Personal information
- Full name: James Rowe
- Nickname: Jimmy
- Born: 17 September 1999 (age 26) Adelaide, South Australia
- Original teams: Henley/Woodville-West Torrens, (SANFL)
- Draft: No. 38, 2020 AFL draft
- Debut: Round 1, 2021, Adelaide vs. Geelong, at Adelaide Oval
- Height: 173 cm (5 ft 8 in)
- Weight: 71 kg (157 lb)
- Position: Forward

Playing career^{1}
- Years: Club / Games (Goals)
- 2018–2020, 2023–: Woodville-West Torrens / 55 (95)
- 2021–2022: Adelaide / 36 (27)
- 2021–2022: Adelaide (SANFL) / 7 (8)
- ^{1} Playing statistics correct to the end of round 15, 2023.

Career highlights
- SANFL premiership player: 2020; Ken Farmer Medalist: 2020;

= James Rowe (Australian footballer) =

Australian rules footballer

James "Jimmy" Rowe (born 17 September 1999) is a former professional Australian rules footballer who played for the Adelaide Football Club in the Australian Football League (AFL). Rowe was drafted with the 38th selection in the 2020 AFL draft. Previously playing for Woodville-West Torrens in the South Australian National Football League (SANFL), Rowe kicked 84 goals in 34 games across 2019 and 2020, earning the leading goal kicker in the SANFL for the 2020 season and helping guide the Eagles to the Premiership.

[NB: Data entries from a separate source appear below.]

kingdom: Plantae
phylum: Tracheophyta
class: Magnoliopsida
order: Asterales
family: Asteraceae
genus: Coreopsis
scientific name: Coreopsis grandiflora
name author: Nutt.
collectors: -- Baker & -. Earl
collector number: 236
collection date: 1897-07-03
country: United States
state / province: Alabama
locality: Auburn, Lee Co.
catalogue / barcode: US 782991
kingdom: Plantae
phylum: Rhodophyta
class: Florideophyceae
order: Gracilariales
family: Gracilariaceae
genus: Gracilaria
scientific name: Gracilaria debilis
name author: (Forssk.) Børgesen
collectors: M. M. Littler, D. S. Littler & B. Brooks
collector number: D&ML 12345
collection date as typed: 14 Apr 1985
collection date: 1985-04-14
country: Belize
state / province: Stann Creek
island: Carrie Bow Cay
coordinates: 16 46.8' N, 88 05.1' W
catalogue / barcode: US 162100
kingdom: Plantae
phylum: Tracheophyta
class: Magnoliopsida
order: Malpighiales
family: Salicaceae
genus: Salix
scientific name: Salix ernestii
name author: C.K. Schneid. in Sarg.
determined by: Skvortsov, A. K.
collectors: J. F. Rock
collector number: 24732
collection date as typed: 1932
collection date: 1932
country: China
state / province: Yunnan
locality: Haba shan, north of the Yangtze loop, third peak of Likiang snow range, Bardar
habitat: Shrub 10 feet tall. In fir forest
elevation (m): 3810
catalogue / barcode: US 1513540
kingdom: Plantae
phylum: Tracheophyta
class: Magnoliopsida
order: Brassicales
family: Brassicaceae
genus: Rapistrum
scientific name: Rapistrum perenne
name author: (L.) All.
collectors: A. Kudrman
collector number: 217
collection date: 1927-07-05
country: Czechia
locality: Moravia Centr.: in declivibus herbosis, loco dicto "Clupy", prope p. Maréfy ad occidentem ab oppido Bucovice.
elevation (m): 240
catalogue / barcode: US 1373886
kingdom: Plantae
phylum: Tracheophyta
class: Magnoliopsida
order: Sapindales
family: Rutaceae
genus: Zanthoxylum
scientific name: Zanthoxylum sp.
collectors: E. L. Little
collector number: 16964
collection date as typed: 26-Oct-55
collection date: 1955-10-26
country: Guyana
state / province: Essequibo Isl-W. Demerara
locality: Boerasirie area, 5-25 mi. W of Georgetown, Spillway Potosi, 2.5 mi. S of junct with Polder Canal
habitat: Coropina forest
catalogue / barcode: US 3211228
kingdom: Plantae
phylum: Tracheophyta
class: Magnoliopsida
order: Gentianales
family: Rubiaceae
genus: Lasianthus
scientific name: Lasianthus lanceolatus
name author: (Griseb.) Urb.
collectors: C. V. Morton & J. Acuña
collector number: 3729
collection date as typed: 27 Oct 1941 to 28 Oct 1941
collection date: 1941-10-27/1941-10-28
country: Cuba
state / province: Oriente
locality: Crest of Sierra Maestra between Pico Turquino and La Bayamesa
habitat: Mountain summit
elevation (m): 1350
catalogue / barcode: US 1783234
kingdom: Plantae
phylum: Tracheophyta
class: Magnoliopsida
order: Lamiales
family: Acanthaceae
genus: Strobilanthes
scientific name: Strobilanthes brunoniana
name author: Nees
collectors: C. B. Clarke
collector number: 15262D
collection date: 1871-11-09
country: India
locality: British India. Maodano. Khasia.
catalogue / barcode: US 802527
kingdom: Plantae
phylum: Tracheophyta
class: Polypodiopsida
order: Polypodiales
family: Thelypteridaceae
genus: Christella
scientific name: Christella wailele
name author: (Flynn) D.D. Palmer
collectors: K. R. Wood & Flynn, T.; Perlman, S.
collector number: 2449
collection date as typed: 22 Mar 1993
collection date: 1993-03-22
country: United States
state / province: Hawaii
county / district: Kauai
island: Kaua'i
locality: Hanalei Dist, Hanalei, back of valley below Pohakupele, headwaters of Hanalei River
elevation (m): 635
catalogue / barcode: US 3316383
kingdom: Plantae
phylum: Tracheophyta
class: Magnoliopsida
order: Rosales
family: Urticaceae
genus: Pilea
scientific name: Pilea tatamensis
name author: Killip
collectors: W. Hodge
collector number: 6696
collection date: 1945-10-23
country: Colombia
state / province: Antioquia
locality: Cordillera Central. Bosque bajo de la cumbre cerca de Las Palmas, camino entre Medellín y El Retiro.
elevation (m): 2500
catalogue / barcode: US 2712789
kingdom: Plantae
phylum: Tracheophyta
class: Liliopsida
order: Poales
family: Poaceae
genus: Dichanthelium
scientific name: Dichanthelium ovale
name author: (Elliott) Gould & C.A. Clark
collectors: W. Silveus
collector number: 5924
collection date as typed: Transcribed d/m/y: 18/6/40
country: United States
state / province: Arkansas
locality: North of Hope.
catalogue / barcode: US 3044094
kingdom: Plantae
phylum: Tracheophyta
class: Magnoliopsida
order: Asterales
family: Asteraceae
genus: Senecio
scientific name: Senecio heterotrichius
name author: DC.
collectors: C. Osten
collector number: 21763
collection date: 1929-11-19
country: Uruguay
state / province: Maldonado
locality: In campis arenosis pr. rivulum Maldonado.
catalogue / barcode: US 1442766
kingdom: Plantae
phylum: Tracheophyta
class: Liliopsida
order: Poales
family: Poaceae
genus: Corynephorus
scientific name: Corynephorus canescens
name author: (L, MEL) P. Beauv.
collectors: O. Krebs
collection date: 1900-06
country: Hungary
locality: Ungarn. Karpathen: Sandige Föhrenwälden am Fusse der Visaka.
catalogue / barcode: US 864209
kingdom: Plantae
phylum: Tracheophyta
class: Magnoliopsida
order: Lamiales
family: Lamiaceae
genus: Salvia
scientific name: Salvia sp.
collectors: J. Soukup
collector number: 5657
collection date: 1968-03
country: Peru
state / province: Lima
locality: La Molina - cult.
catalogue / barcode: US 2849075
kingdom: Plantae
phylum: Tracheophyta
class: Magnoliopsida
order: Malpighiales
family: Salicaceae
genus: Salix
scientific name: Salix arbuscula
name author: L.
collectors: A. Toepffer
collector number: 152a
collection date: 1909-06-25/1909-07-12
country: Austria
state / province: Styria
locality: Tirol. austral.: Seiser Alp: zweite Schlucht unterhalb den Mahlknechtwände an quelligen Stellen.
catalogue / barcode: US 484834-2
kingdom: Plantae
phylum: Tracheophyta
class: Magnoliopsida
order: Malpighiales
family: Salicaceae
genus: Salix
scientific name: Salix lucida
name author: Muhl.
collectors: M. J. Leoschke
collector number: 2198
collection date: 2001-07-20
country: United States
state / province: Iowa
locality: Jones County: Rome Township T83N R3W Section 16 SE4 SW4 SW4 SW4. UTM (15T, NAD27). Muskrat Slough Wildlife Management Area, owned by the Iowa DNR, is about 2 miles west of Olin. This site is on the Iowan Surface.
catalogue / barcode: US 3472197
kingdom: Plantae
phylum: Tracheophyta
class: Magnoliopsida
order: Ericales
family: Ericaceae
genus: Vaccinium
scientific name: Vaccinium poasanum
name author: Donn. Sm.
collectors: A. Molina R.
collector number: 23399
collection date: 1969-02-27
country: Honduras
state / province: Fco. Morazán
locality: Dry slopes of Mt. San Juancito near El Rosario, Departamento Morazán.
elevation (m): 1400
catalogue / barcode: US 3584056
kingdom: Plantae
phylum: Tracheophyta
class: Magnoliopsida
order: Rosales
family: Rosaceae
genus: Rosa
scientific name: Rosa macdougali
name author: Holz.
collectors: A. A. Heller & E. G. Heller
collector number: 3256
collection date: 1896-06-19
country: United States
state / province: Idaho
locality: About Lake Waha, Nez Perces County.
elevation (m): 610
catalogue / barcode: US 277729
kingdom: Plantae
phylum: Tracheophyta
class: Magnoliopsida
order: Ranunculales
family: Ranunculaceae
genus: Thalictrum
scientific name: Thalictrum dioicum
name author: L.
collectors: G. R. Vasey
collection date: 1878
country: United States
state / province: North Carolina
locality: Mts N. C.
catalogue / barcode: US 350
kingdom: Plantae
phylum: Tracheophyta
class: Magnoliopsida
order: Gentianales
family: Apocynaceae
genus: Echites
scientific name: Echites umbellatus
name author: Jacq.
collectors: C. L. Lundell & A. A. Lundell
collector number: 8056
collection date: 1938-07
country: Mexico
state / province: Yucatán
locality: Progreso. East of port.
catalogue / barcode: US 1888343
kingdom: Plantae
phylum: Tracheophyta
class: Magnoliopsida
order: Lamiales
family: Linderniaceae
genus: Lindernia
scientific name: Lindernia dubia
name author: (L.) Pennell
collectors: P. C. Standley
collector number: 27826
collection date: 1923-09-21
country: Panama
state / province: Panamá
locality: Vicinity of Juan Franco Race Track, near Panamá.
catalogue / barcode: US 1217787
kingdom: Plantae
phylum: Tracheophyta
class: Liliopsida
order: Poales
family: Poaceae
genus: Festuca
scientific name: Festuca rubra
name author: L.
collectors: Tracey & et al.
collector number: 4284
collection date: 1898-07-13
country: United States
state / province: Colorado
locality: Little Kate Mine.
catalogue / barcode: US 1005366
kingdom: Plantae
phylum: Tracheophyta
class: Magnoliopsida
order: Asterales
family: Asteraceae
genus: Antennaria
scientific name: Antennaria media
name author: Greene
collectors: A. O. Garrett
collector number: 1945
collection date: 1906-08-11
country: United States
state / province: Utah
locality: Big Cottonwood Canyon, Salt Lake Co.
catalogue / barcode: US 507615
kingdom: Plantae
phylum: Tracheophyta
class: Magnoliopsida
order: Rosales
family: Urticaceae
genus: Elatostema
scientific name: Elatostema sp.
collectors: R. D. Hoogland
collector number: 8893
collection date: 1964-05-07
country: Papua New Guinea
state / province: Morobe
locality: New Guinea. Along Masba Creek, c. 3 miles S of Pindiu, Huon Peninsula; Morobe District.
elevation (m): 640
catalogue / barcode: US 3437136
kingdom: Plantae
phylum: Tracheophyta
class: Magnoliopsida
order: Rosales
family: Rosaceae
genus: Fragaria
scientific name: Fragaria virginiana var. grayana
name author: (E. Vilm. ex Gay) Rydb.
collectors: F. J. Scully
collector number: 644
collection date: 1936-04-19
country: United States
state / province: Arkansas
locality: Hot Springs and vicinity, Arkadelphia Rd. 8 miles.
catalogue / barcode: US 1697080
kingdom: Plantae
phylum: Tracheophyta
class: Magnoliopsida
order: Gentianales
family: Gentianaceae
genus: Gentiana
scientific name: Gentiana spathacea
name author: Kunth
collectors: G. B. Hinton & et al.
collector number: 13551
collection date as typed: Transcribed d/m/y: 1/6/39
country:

Rowe made his AFL debut in the opening round of the 2021 AFL season. He was delisted at the conclusion of the 2022 AFL season.

== Personal life ==
Rowe is the son of former Adelaide, Norwood and South Fremantle player, Stephen Rowe, who played for the Crows between 1991 and 1995. He is currently a radio host and football commentator with FIVEaa radio, and was commentating when James kicked his first goal in his first game.